Sie fingerte ihr Geld aus der kleinen Tasche, die sich im Sicherheitsgurt verklemmt hatte. Verschiedene Papiere fielen heraus, die sie hastig wieder hineinstopfte. Das Geld klemmte sie in den Haufen Kassetten, der neben dem Ganghebel zwischen den Sitzen lag. Hinter ihnen hupten Autos, und Frank setzte den alten Renault fluchend wieder in Bewegung.

Vom Rücksitz war ein schmatzendes Geräusch zu hören. Anna drehte sich um.

“Du Scheiß-Genosse!” Sie riss dem Hund das Foto aus dem Maul, das er begonnen hatte zu zerkauen. Frank, der inzwischen nur noch im 2. Gang fuhr, warf einen Blick auf das runde Kindergesicht auf dem Foto und fuhr dann rechts an den Rand. Hupend fuhr die Autoschlange vorbei, die sich hinter ihnen gebildet hatte.

“Dein…”

“Ja, mein Sohn. Tommy.”

Sie hätte den Namen nicht sagen sollen. Die Tränen brachen sich nun Bahn.

“Er – ist zu Hause. Er sitzt noch nicht am Computer wie deiner. Bitte fahr los.”
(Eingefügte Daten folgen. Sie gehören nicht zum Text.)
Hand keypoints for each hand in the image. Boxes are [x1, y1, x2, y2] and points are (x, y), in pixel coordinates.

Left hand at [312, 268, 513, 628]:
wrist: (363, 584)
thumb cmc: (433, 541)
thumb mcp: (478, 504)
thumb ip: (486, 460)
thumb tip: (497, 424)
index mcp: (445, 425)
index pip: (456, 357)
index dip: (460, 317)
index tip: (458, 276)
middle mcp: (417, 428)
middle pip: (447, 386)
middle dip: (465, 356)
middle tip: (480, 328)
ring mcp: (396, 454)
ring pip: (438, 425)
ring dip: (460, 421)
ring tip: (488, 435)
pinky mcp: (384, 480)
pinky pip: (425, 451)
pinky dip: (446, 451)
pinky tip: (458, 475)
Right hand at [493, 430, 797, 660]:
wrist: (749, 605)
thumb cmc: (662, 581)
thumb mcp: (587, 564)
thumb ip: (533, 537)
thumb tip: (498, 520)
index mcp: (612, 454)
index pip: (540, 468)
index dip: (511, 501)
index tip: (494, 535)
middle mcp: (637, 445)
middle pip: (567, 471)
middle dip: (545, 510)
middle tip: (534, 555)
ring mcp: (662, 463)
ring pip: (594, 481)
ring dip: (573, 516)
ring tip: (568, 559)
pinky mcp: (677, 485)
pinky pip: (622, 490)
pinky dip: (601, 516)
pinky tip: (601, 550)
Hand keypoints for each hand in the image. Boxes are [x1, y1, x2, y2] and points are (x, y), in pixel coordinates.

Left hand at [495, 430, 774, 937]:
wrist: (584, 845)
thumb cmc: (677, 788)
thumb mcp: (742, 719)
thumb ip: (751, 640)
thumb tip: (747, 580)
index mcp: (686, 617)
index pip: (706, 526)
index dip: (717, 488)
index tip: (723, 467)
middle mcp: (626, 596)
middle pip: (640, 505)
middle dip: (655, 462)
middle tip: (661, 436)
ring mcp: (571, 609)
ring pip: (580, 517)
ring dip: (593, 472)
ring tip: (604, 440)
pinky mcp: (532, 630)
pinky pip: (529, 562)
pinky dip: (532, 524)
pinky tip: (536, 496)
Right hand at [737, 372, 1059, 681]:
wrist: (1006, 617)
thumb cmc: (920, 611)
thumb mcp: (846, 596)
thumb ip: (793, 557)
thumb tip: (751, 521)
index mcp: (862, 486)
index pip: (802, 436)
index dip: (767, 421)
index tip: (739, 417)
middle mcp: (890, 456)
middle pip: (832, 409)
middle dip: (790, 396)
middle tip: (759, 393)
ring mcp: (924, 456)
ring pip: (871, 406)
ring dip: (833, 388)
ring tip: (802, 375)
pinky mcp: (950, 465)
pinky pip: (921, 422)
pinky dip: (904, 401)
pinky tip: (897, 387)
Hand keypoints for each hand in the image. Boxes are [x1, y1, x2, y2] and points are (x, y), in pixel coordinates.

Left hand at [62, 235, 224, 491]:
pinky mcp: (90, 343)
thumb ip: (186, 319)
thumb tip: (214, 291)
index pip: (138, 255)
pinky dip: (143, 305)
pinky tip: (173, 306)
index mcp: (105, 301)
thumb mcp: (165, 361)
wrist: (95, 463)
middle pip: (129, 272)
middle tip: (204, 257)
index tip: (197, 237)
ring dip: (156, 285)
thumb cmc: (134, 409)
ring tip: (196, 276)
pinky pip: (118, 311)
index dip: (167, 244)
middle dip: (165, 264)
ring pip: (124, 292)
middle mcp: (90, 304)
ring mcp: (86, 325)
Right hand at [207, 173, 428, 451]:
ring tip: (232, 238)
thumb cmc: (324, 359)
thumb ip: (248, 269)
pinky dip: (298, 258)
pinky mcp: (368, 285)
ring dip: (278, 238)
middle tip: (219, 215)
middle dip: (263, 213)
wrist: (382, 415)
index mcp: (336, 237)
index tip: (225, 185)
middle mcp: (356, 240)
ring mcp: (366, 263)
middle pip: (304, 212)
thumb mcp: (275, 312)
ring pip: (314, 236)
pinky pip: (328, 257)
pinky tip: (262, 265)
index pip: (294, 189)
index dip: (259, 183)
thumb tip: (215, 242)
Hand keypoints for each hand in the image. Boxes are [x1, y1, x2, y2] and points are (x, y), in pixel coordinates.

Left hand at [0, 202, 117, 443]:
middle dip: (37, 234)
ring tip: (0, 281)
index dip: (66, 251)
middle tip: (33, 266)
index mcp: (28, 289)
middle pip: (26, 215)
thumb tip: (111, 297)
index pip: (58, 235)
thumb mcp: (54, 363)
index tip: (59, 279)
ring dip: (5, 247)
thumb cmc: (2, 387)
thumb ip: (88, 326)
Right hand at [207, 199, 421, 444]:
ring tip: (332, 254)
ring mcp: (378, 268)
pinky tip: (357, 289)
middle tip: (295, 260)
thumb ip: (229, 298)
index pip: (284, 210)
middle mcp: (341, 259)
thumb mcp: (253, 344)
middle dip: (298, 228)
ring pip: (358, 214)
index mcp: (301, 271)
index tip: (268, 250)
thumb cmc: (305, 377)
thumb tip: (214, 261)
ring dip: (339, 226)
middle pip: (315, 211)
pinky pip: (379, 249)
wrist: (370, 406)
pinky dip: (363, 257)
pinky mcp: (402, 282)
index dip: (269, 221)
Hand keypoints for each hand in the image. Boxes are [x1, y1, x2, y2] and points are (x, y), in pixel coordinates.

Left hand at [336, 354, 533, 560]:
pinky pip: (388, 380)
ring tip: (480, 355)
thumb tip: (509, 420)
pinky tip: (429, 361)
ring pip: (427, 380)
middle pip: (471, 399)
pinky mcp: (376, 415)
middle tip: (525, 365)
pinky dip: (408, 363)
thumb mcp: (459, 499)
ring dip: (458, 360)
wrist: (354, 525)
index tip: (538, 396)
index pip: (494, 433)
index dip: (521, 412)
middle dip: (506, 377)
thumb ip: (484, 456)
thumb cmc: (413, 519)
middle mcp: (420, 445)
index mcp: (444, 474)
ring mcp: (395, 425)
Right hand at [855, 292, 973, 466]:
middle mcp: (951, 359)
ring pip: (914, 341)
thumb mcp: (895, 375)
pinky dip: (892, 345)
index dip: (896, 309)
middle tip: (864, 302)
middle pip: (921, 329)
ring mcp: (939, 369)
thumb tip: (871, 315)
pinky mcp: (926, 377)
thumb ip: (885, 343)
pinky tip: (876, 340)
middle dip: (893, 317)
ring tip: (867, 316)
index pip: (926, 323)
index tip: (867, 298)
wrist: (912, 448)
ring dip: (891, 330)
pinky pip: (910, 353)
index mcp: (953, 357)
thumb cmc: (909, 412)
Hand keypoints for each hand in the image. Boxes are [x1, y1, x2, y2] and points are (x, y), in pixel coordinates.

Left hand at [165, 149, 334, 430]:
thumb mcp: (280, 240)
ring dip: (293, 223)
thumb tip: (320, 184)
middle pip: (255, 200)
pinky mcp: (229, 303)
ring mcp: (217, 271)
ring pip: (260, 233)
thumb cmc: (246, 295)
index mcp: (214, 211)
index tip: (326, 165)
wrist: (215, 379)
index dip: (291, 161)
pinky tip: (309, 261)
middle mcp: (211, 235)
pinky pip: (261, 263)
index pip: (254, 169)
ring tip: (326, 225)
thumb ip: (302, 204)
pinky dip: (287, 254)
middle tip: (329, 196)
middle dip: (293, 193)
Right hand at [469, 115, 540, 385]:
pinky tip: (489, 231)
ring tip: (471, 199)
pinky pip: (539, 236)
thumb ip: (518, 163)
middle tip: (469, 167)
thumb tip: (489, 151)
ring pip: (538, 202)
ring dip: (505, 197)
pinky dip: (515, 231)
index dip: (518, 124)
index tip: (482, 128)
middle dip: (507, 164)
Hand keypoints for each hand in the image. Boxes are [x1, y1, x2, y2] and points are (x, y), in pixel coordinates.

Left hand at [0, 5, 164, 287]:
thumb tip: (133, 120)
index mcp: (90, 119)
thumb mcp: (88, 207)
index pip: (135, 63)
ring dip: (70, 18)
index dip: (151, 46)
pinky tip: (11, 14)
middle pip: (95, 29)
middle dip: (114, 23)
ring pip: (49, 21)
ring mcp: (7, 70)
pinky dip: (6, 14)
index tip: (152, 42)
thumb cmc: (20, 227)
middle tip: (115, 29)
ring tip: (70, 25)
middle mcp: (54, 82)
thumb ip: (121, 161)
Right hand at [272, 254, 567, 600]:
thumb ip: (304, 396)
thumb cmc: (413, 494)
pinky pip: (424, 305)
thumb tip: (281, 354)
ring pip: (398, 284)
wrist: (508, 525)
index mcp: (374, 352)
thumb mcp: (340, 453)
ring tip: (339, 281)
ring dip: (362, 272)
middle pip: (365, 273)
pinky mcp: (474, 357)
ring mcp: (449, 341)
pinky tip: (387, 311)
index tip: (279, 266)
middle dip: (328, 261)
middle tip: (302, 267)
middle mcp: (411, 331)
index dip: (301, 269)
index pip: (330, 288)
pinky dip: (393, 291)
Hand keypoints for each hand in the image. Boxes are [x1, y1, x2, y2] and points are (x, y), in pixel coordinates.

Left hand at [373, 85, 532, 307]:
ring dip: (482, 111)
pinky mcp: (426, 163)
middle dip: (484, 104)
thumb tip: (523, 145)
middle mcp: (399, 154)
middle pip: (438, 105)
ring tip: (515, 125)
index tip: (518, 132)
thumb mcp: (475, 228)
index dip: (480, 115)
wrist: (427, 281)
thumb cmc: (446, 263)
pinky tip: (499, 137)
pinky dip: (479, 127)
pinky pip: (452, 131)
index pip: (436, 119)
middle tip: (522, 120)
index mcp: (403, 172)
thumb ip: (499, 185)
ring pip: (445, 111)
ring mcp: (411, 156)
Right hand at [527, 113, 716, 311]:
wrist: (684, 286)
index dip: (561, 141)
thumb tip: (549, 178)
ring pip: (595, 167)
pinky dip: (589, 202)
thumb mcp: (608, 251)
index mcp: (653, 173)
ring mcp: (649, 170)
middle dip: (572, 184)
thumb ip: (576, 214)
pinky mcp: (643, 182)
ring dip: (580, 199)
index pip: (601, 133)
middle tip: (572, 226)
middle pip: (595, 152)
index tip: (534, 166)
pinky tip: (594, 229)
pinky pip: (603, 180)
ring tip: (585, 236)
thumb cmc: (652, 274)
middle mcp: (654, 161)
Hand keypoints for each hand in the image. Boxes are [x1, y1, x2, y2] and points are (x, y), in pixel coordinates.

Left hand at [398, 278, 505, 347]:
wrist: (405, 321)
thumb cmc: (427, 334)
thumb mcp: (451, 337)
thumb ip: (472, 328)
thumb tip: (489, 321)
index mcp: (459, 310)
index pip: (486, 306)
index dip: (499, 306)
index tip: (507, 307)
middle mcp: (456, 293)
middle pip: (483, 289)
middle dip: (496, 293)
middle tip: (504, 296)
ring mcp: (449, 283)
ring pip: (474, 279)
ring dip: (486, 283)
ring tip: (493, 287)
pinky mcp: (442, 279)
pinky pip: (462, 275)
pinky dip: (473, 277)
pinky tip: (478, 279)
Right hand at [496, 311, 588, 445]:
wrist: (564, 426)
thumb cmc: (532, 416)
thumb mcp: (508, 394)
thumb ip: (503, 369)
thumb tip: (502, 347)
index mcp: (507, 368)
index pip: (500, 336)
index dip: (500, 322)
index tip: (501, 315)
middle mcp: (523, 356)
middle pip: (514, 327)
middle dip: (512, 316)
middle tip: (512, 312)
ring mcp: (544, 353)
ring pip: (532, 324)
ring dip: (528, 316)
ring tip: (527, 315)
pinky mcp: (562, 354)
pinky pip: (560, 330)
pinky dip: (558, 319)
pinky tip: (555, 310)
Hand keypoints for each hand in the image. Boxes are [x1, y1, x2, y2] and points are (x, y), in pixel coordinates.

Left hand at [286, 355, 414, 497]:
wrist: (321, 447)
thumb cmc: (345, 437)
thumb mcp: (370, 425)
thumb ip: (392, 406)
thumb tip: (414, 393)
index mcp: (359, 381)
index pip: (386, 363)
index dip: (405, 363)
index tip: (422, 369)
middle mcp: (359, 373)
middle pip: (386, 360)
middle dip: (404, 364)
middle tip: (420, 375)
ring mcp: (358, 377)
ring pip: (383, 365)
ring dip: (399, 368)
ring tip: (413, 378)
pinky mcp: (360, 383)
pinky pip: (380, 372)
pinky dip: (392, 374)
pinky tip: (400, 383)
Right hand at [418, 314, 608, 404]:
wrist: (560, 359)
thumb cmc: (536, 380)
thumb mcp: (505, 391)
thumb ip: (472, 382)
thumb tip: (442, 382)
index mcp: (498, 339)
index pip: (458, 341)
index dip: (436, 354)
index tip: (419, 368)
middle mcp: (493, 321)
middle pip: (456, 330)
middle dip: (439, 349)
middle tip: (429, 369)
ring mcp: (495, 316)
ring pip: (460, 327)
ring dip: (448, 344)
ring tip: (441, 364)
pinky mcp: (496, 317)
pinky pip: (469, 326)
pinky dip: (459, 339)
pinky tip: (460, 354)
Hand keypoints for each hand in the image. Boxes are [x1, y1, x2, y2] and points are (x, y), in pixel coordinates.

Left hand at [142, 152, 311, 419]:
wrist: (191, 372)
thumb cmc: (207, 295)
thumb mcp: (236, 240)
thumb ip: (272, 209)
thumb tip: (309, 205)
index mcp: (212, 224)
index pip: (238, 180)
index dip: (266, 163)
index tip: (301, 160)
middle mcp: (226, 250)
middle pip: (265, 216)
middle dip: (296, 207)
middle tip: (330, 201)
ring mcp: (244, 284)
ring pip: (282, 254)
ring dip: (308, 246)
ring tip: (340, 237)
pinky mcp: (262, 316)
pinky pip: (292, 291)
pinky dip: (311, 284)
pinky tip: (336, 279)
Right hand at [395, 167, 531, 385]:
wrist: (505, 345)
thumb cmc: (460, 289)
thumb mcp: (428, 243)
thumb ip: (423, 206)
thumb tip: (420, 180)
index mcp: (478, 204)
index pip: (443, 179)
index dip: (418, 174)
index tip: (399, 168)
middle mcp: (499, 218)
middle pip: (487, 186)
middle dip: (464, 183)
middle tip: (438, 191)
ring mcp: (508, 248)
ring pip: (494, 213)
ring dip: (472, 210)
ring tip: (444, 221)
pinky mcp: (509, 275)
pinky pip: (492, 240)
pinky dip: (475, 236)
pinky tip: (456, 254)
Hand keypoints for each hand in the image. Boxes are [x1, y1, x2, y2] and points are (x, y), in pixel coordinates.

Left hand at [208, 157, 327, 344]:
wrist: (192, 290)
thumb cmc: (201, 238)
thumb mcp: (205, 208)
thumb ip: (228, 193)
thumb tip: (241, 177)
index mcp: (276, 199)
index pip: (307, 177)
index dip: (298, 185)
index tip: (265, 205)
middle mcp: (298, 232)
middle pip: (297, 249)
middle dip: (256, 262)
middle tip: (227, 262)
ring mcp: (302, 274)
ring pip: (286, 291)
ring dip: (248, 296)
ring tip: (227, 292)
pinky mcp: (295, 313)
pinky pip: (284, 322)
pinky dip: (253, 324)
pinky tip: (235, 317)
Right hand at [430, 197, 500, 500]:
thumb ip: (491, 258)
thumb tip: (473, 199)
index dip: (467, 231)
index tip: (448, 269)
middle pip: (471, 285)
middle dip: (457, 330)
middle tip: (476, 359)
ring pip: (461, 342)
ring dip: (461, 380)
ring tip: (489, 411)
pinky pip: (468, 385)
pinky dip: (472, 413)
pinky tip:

An der Kreuzung beim Südviertel hielt er an und steckte ihr das Geld zurück in die Tasche. Wütend holte sie es wieder heraus und stopfte es in das Handschuhfach, aus dem ihr einige Kassetten, zerknüllte Papiere und Keksreste krümelreich entgegen stürzten.

Anna sprang aus dem Auto, riss die hintere Tür auf und griff sich hastig ihre Tasche vom Rücksitz.

“Tschüss, Genosse.” Schräg gezogen von der Last der Tasche, hastete sie davon.

“Es tut mir leid – mit der Freiheit und so”, rief Frank ihr nach.